What If: A UFO Landed In Your Backyard?
It's two o'clock in the morning and you are startled awake by an unusual sound and can't tell what it is, except that it's coming from downstairs, so you automatically think you're being robbed. As you slink down the stairs you notice strange colourful lights reflecting on the walls emanating from the kitchen window. Something is in your backyard! It must be the police, you think!
You hear a thump and again automatically think it's the police and they've captured a burglar in your backyard. You slowly edge your way closer to the window and to your amazement you see it's not the police at all, in fact you can't believe your eyes. It's a flying saucer and it's sitting right in the middle of your garden. The UFO is the size of your car. A trap door opens and out pop five or six little green men, extraterrestrials, all brandishing laser looking weapons, quacking like ducks. Sound familiar?

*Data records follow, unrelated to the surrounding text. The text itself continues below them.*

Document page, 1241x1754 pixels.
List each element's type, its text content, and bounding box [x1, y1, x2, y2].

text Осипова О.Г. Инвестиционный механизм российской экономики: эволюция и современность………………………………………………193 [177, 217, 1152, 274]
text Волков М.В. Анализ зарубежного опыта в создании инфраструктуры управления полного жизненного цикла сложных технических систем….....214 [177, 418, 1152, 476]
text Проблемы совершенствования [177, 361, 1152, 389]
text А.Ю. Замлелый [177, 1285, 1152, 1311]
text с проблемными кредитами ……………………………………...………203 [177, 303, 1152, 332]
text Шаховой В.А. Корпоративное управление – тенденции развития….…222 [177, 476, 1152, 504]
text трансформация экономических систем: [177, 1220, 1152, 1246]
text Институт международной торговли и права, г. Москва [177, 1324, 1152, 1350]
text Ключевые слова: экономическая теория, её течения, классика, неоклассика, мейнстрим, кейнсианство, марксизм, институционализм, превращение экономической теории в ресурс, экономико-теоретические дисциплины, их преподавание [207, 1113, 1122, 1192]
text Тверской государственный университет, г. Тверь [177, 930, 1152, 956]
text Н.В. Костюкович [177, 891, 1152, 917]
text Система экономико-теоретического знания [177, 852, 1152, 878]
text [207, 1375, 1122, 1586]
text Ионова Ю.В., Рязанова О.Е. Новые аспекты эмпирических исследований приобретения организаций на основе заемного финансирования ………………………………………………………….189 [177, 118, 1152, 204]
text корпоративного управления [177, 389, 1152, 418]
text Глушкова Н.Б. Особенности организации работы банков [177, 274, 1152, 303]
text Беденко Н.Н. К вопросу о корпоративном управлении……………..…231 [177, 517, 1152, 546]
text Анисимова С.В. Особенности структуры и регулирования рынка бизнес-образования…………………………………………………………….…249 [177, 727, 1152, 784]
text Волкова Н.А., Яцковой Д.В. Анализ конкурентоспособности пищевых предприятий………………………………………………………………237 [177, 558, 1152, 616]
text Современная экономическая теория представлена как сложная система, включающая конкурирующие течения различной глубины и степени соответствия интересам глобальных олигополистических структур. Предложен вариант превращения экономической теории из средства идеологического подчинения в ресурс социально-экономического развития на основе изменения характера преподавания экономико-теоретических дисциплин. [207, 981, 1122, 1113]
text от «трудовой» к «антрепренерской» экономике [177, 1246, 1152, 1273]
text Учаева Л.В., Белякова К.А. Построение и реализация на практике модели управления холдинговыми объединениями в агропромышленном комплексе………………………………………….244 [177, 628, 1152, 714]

One of them spots you peeking out the window at them. You can hear him say something in Quack, but of course you can't make it out. He points and they all look at you. A light is flashed in your face, blinding you. You can't hide. The aliens gathered, formed a Vee and are moving towards the house. How are you going to handle the situation?
Would you welcome them in, with open arms and offer them tea as you put the kettle on, or would you run like hell?
I know what I'd do.
Then again, that's a future blog; What If: You had no legs?